ASSIGNMENT
Which lines in the rows below contain the string "cray"? Pull out every one of them, treating uppercase and lowercase as different.

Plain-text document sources
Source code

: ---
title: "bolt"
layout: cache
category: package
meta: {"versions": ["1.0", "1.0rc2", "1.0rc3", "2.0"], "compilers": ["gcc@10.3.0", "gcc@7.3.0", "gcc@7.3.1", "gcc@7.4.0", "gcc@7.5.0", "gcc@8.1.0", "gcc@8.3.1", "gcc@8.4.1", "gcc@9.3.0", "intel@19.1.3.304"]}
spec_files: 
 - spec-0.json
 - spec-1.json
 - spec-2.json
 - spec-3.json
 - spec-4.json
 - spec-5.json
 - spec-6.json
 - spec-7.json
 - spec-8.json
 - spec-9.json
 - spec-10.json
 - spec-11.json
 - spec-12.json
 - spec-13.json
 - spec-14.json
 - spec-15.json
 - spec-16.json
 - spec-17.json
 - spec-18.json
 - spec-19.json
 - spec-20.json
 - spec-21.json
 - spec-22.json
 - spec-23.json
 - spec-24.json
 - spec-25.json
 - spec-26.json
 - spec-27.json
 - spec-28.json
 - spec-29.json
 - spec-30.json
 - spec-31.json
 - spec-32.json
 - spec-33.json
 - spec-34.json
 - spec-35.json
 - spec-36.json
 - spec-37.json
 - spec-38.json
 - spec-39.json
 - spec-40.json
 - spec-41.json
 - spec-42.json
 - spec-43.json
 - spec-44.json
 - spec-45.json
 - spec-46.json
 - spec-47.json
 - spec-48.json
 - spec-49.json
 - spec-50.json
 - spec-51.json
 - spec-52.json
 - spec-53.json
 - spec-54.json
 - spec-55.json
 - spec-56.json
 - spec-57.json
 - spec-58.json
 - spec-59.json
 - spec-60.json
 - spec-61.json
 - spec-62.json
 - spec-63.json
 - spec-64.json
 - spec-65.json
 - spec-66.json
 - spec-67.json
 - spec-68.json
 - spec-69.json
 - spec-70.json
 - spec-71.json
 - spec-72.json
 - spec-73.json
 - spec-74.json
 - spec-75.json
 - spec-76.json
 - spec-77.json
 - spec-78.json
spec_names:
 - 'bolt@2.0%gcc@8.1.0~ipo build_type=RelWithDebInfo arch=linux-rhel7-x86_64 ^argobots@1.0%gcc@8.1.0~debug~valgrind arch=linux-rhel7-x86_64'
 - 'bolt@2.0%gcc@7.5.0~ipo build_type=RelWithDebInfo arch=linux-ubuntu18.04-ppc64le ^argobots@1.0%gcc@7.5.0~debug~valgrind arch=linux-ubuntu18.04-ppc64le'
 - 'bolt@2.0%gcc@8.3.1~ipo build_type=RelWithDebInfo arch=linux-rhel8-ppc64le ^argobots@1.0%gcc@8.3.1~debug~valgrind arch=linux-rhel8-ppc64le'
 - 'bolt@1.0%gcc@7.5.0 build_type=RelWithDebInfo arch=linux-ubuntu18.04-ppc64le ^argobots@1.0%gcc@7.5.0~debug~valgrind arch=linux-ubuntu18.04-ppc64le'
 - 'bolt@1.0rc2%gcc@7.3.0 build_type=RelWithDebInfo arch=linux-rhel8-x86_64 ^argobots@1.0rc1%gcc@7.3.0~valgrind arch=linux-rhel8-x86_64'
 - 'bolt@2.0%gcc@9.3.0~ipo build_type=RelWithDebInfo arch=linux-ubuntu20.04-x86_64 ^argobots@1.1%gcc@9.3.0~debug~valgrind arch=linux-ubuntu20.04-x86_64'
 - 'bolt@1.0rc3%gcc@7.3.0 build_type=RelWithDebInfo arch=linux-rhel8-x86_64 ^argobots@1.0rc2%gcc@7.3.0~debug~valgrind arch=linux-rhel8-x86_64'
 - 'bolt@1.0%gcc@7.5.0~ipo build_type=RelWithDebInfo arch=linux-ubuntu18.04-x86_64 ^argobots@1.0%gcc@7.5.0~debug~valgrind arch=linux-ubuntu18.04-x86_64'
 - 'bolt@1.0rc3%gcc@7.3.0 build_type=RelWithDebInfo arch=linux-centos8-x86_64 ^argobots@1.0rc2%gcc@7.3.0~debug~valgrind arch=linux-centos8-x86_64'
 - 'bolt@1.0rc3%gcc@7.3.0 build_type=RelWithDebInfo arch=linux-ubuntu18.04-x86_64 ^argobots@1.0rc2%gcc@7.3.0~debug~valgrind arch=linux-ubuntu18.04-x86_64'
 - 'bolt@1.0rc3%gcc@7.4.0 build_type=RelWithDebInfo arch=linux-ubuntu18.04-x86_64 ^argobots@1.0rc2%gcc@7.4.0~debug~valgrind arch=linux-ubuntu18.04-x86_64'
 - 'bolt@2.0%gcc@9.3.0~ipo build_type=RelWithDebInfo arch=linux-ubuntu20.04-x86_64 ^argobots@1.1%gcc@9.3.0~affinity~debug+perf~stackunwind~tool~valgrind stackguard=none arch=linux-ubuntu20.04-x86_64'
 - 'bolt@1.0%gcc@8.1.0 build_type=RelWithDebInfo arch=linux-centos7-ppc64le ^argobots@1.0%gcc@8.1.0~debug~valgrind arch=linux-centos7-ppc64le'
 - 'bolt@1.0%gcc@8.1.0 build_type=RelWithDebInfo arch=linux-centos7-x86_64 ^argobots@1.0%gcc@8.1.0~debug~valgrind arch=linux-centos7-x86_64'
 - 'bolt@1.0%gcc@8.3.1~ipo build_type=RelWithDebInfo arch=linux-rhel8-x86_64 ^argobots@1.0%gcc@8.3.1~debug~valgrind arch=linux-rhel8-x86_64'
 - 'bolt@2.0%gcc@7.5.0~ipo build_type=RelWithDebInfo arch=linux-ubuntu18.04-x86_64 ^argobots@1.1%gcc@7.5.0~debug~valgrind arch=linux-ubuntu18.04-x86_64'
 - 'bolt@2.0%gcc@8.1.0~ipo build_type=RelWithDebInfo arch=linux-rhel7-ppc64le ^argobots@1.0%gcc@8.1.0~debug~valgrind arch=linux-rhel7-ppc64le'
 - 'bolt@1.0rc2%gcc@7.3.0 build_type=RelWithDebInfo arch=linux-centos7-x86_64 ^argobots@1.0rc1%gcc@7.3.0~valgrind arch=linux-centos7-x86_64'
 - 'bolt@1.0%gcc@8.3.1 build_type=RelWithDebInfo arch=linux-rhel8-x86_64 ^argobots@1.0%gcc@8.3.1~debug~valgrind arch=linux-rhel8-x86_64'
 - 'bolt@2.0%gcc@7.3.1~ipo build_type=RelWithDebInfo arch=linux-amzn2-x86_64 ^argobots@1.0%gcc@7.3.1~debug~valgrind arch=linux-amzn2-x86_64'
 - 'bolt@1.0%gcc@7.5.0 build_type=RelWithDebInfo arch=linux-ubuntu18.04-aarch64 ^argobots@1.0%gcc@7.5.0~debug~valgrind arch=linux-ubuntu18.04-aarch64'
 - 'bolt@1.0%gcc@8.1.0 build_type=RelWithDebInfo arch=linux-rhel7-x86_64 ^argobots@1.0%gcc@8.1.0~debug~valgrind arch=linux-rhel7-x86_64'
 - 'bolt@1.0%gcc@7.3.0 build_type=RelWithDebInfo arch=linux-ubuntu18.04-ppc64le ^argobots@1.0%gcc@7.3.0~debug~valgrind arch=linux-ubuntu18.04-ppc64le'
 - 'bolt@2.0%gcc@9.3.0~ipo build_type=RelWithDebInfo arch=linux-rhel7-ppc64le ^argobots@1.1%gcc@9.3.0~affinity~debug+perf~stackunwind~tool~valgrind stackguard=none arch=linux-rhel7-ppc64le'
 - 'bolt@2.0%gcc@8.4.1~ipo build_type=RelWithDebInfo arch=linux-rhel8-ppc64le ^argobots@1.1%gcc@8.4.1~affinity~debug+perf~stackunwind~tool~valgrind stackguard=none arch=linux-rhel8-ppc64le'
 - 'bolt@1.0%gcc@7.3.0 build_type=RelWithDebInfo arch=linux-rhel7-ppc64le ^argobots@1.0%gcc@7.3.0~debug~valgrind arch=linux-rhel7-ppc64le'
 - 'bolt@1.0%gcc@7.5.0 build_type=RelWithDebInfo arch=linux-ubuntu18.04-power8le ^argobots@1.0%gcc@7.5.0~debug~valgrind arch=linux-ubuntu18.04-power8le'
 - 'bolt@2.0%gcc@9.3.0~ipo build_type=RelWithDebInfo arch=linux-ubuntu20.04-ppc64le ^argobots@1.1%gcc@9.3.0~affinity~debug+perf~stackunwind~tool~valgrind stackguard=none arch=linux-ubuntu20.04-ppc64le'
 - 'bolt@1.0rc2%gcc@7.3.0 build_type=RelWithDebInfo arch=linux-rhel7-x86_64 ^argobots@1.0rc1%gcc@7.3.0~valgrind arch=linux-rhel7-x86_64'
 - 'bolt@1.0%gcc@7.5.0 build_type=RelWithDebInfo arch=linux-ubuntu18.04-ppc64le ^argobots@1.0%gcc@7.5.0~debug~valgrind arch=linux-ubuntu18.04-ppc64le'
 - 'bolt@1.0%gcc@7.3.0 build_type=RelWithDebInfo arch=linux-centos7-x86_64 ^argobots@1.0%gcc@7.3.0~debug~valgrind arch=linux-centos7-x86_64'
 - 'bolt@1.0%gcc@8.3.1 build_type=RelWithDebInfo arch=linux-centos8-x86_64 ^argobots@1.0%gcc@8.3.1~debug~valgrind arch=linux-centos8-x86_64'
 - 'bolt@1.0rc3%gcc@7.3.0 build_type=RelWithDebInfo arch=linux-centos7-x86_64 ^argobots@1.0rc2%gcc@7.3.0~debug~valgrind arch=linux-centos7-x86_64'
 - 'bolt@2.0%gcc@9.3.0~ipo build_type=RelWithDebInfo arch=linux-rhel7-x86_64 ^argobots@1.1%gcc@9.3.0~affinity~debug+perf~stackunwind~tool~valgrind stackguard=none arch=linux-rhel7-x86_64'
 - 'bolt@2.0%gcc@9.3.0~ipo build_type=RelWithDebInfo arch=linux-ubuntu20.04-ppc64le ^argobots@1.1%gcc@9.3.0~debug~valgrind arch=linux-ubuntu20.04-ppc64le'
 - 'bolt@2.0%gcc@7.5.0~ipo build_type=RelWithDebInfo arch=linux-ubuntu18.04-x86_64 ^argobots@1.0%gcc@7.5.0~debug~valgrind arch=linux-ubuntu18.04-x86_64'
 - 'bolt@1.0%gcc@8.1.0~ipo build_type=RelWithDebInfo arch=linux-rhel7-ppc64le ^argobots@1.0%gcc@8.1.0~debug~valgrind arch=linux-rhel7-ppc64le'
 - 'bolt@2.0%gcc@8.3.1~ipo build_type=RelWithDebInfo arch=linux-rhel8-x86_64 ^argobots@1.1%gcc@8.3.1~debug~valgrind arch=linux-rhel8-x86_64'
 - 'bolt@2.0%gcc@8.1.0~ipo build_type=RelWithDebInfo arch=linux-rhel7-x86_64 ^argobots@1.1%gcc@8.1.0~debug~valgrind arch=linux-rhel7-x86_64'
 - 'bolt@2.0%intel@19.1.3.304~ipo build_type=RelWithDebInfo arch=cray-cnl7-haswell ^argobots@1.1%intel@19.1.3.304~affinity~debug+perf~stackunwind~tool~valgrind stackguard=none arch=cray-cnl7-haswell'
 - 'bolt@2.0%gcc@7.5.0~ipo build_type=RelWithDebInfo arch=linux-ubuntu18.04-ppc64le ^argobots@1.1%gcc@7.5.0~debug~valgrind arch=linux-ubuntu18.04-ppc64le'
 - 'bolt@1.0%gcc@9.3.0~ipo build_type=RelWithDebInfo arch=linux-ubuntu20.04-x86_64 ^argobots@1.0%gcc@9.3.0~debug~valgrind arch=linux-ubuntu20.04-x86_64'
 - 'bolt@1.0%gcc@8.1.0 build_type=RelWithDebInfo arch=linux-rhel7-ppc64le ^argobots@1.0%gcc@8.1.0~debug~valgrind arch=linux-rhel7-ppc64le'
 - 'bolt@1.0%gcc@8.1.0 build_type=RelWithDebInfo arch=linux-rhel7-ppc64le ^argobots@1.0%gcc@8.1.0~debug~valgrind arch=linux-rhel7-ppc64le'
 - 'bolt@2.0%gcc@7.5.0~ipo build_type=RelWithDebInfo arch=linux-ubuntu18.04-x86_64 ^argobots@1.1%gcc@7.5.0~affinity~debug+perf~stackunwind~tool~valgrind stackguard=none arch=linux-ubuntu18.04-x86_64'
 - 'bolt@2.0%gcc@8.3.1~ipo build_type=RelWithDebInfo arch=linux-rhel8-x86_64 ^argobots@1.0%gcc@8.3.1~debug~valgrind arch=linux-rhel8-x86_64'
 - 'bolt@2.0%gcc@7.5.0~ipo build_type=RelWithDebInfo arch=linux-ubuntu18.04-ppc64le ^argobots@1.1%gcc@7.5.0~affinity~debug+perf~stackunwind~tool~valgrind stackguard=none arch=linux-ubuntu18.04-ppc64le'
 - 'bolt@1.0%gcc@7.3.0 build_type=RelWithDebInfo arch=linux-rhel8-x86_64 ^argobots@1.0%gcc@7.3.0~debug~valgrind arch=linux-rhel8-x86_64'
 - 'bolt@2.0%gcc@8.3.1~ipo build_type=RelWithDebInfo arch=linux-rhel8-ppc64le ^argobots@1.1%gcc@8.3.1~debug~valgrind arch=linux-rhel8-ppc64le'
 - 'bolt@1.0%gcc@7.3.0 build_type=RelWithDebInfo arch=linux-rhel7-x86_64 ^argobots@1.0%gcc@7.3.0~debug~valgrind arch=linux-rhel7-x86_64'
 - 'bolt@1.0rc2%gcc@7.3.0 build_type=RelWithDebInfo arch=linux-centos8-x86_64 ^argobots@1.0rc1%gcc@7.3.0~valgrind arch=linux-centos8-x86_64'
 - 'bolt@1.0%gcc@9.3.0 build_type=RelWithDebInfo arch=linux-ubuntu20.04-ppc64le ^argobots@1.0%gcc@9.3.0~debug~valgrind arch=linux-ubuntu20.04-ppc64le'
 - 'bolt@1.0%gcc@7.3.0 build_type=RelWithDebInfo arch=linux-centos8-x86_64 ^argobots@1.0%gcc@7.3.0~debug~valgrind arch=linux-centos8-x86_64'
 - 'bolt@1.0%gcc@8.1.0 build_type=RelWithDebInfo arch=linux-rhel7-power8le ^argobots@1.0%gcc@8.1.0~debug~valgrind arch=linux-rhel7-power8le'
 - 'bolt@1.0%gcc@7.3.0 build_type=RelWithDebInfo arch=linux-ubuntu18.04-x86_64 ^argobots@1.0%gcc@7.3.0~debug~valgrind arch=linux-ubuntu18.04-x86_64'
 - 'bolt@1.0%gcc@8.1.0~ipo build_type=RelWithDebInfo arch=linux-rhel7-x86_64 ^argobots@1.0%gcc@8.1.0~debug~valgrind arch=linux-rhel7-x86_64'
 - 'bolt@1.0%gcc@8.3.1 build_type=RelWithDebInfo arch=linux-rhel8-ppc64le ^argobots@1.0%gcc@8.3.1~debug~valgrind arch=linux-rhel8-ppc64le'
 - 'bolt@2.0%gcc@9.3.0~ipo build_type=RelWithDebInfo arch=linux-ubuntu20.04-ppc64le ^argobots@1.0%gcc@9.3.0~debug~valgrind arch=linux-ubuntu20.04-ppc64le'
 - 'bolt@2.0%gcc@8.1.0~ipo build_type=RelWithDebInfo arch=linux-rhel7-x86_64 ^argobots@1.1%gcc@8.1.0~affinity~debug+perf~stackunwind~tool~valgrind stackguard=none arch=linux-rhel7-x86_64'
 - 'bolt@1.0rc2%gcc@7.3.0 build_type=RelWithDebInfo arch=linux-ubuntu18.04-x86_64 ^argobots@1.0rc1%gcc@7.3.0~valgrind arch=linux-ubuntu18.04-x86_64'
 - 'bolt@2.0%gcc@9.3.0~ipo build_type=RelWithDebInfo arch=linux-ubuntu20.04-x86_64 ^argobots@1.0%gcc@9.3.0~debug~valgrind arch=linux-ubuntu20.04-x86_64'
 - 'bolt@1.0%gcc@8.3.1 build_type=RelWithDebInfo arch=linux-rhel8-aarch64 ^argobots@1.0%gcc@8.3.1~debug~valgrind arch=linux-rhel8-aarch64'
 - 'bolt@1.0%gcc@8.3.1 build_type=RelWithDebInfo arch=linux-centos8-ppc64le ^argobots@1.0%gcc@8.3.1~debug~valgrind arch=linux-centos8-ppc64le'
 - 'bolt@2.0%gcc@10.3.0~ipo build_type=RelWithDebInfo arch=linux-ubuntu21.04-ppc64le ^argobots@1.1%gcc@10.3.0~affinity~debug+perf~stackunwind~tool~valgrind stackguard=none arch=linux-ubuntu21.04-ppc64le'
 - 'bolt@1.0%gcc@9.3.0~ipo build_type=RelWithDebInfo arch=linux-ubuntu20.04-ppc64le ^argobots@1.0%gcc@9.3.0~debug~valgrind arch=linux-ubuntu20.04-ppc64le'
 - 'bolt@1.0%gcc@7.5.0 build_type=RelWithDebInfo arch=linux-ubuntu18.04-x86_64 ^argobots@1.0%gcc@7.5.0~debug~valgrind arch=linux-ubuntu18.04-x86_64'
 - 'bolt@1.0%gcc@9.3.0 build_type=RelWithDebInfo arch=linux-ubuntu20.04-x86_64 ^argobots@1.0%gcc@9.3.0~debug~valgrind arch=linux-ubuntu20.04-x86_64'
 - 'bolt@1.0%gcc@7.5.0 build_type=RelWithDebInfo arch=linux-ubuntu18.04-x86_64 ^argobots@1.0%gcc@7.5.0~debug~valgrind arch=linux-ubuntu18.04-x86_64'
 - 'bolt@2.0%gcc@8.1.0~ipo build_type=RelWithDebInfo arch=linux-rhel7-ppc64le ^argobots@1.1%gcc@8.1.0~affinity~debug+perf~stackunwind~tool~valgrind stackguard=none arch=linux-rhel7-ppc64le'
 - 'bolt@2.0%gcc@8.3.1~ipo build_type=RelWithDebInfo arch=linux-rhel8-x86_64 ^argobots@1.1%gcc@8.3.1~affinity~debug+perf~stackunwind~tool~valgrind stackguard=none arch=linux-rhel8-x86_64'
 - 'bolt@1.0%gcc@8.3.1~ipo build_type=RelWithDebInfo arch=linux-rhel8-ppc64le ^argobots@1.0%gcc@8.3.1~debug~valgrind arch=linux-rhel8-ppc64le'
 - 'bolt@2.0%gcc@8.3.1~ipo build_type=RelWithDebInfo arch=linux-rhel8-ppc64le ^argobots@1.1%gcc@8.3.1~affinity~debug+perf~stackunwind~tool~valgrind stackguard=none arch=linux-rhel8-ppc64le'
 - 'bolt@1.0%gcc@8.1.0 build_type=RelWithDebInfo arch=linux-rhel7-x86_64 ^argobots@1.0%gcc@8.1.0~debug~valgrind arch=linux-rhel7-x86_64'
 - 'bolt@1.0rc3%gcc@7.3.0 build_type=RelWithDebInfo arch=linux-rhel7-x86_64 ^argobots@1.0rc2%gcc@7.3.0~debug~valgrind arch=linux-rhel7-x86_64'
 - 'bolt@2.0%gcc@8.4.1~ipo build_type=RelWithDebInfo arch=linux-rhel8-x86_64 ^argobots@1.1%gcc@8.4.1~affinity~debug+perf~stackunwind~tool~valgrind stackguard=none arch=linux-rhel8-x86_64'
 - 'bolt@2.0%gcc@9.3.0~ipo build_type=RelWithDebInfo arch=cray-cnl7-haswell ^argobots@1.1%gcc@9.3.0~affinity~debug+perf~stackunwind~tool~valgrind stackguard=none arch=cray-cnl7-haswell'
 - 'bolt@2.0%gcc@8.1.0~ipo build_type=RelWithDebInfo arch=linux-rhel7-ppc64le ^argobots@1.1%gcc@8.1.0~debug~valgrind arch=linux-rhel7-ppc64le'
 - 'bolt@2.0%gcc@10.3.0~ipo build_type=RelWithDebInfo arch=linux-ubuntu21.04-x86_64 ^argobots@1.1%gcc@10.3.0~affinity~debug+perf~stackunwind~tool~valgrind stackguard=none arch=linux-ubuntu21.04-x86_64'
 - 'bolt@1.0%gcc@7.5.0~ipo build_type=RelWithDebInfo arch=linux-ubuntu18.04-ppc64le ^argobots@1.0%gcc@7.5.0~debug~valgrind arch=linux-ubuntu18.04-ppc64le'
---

YOUR RESPONSE
 - 'bolt@2.0%intel@19.1.3.304~ipo build_type=RelWithDebInfo arch=cray-cnl7-haswell ^argobots@1.1%intel@19.1.3.304~affinity~debug+perf~stackunwind~tool~valgrind stackguard=none arch=cray-cnl7-haswell'
 - 'bolt@2.0%gcc@9.3.0~ipo build_type=RelWithDebInfo arch=cray-cnl7-haswell ^argobots@1.1%gcc@9.3.0~affinity~debug+perf~stackunwind~tool~valgrind stackguard=none arch=cray-cnl7-haswell'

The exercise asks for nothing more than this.